── Extrait du texte

Variabilité

L’oralité implique nécessairement la variabilité. Selon la définition de Paul Zumthor (1994, pp. 28-29), une œuvre produite en contexte d’oralité comprend à la fois le texte (l’énoncé linguistique) et la totalité des facteurs de la performance. Définie de cette manière, l’œuvre n’est pas reproductible à l’identique, car ses deux éléments constitutifs sont susceptibles de varier.

Variabilité de la performance et du texte

La variabilité au niveau de la performance concerne tous les éléments paralinguistiques (la gestuelle, la voix, la diction, la mimique etc,) le lieu, le temps et les participants (l’énonciateur lui-même et le public, ainsi que la relation entre ces deux derniers). Une question importante qui peut donner accès à la portée idéologique de la littérature orale se pose ici : « le choix des textes ou la manière de les dire varient-ils en fonction du public ? »

────

▸ Consignes:
**1.** Transcrivez fidèlement le passage du texte sur la variabilité qui commence par les mots contenant « L’oralité implique nécessairement » et se termine par « susceptibles de varier. ».
**2.** Poursuivez le texte sur la variabilité de l'œuvre orale au-delà de sa dernière phrase.
Les lignes qui suivent forment un matériau à part, indépendant du texte sur la variabilité.

── Section des données

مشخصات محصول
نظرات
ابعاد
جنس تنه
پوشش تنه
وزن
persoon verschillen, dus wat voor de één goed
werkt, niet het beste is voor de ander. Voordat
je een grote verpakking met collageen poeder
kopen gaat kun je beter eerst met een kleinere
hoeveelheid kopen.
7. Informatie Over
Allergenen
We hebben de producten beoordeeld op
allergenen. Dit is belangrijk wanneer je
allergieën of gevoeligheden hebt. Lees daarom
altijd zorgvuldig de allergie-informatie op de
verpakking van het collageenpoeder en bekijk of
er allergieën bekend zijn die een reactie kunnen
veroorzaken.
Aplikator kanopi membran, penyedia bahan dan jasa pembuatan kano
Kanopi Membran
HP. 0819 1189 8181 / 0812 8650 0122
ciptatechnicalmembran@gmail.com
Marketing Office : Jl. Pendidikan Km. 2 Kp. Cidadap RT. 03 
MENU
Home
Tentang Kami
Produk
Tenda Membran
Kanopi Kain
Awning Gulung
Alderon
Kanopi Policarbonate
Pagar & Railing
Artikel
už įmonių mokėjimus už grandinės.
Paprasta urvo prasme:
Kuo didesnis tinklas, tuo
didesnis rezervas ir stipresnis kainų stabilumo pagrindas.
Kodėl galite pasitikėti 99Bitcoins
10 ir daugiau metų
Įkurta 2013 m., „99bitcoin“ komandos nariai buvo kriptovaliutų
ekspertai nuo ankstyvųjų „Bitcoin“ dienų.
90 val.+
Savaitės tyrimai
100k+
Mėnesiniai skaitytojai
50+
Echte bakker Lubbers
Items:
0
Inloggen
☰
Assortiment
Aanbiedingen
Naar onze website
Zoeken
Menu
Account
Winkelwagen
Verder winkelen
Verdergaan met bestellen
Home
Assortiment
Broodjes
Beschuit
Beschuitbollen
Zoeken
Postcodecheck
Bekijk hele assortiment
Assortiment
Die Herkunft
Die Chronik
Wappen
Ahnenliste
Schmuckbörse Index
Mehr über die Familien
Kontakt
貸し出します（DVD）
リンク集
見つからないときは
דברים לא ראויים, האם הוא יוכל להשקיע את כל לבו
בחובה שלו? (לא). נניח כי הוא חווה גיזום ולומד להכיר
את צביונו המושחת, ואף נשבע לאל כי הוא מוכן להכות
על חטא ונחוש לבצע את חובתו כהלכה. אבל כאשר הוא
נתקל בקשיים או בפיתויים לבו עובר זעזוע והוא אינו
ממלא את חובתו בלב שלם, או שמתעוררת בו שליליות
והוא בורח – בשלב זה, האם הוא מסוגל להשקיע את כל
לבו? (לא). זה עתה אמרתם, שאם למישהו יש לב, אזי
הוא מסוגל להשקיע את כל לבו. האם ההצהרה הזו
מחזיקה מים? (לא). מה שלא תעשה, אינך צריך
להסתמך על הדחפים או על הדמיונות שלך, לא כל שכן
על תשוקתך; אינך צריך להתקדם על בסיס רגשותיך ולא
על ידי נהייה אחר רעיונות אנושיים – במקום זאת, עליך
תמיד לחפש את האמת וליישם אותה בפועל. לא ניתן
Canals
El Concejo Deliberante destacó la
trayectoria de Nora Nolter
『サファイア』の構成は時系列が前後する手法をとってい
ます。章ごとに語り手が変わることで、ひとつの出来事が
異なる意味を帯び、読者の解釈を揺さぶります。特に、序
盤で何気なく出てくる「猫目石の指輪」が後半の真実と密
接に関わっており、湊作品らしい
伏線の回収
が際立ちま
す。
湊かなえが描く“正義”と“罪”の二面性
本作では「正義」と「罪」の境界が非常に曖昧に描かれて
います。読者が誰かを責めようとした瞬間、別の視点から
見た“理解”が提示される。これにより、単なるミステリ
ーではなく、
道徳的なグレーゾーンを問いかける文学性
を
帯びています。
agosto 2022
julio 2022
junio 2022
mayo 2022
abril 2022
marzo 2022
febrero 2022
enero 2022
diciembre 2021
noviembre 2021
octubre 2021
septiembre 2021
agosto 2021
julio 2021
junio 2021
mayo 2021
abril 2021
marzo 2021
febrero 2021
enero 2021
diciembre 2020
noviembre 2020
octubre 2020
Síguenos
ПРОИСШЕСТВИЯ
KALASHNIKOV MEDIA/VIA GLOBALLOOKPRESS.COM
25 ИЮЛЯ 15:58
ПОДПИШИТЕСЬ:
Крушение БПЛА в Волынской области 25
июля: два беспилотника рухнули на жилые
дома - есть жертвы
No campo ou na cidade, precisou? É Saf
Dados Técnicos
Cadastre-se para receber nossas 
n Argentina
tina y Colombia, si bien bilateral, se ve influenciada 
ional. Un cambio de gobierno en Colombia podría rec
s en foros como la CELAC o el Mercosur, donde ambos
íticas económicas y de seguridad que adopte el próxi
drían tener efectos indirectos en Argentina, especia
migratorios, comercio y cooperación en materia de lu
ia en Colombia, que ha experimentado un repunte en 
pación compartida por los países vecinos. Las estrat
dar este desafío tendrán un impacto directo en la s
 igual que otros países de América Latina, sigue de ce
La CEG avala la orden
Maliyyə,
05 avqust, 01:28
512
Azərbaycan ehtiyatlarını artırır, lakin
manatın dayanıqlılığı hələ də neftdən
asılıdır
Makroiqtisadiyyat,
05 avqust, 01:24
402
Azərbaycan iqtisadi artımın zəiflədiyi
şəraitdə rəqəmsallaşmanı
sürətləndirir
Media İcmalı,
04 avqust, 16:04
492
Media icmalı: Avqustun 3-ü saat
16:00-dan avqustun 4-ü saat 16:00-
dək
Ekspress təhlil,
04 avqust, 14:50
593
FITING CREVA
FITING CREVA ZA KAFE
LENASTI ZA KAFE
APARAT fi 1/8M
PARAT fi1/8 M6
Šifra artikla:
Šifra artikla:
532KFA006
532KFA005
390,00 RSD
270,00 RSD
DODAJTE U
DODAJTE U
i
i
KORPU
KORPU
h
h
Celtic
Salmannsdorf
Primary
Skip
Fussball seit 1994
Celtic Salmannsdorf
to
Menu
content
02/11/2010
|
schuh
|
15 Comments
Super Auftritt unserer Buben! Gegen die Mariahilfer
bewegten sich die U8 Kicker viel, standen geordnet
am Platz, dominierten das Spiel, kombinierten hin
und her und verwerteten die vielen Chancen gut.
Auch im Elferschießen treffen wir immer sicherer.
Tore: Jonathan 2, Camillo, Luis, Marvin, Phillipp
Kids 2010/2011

────

▸ Réponses successives:
**1.**
L’oralité implique nécessairement la variabilité. Selon la définition de Paul Zumthor (1994, pp. 28-29), une œuvre produite en contexte d’oralité comprend à la fois le texte (l’énoncé linguistique) et la totalité des facteurs de la performance. Définie de cette manière, l’œuvre n’est pas reproductible à l’identique, car ses deux éléments constitutifs sont susceptibles de varier.

**2.**
Sur le plan de l’énoncé, les variantes observées sont essentiellement stylistiques : présence ou non de mots expressifs, changement de termes lexicaux ou de structures syntaxiques, ce qui peut éventuellement avoir une incidence sur le rythme, par exemple. Elle est par ailleurs observable en fonction de la longueur des textes. En effet, s’il s’agit d’énoncés brefs et formulaires comme les proverbes, elle est plutôt limitée ; les textes sacrés, du fait de leur caractère rituel, tendent aussi à réduire au maximum la variabilité, car les croyances locales menacent parfois de sanctions graves celui qui en modifierait l’énoncé. En revanche, des textes plus longs, moins contraints et qui ont une fonction plus ludique, admettent des variations plus importantes autour du thème de base.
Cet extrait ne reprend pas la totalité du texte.